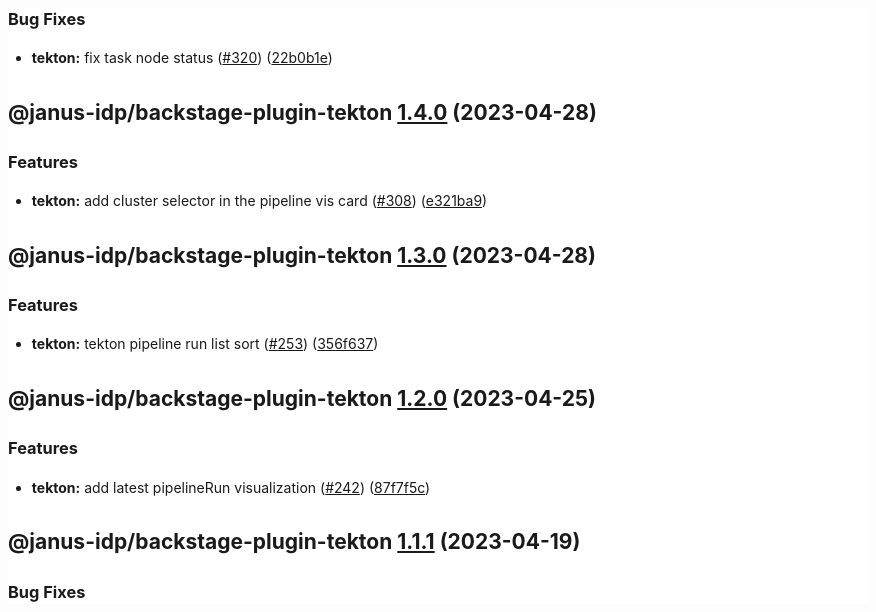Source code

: 
### Bug Fixes

* **tekton:** fix task node status ([#320](https://github.com/janus-idp/backstage-plugins/issues/320)) ([22b0b1e](https://github.com/janus-idp/backstage-plugins/commit/22b0b1ece1b0da5e3ac49949b6ac57dd116f564b))

## @janus-idp/backstage-plugin-tekton [1.4.0](https://github.com/janus-idp/backstage-plugins/compare/@janus-idp/backstage-plugin-tekton@1.3.0...@janus-idp/backstage-plugin-tekton@1.4.0) (2023-04-28)


### Features

* **tekton:** add cluster selector in the pipeline vis card ([#308](https://github.com/janus-idp/backstage-plugins/issues/308)) ([e321ba9](https://github.com/janus-idp/backstage-plugins/commit/e321ba9a18a8e72af86abe1df7d8ea47d429e3a5))

## @janus-idp/backstage-plugin-tekton [1.3.0](https://github.com/janus-idp/backstage-plugins/compare/@janus-idp/backstage-plugin-tekton@1.2.0...@janus-idp/backstage-plugin-tekton@1.3.0) (2023-04-28)


### Features

* **tekton:** tekton pipeline run list sort ([#253](https://github.com/janus-idp/backstage-plugins/issues/253)) ([356f637](https://github.com/janus-idp/backstage-plugins/commit/356f637d183eaa58e27be383db5834167f13c058))

## @janus-idp/backstage-plugin-tekton [1.2.0](https://github.com/janus-idp/backstage-plugins/compare/@janus-idp/backstage-plugin-tekton@1.1.1...@janus-idp/backstage-plugin-tekton@1.2.0) (2023-04-25)


### Features

* **tekton:** add latest pipelineRun visualization ([#242](https://github.com/janus-idp/backstage-plugins/issues/242)) ([87f7f5c](https://github.com/janus-idp/backstage-plugins/commit/87f7f5c3753c100dfd50fe8e6359e22651cfb3ae))

## @janus-idp/backstage-plugin-tekton [1.1.1](https://github.com/janus-idp/backstage-plugins/compare/@janus-idp/backstage-plugin-tekton@1.1.0...@janus-idp/backstage-plugin-tekton@1.1.1) (2023-04-19)


### Bug Fixes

============

** Job **
Restate word for word every line from the top of the entries above to the line with "tekton pipeline run", inclusive, and skip any pictures.

** Your response **
Source code

: 
### Bug Fixes

* **tekton:** fix task node status ([#320](https://github.com/janus-idp/backstage-plugins/issues/320)) ([22b0b1e](https://github.com/janus-idp/backstage-plugins/commit/22b0b1ece1b0da5e3ac49949b6ac57dd116f564b))

## @janus-idp/backstage-plugin-tekton [1.4.0](https://github.com/janus-idp/backstage-plugins/compare/@janus-idp/backstage-plugin-tekton@1.3.0...@janus-idp/backstage-plugin-tekton@1.4.0) (2023-04-28)


### Features

* **tekton:** add cluster selector in the pipeline vis card ([#308](https://github.com/janus-idp/backstage-plugins/issues/308)) ([e321ba9](https://github.com/janus-idp/backstage-plugins/commit/e321ba9a18a8e72af86abe1df7d8ea47d429e3a5))

## @janus-idp/backstage-plugin-tekton [1.3.0](https://github.com/janus-idp/backstage-plugins/compare/@janus-idp/backstage-plugin-tekton@1.2.0...@janus-idp/backstage-plugin-tekton@1.3.0) (2023-04-28)


### Features

* **tekton:** tekton pipeline run list sort ([#253](https://github.com/janus-idp/backstage-plugins/issues/253)) ([356f637](https://github.com/janus-idp/backstage-plugins/commit/356f637d183eaa58e27be383db5834167f13c058))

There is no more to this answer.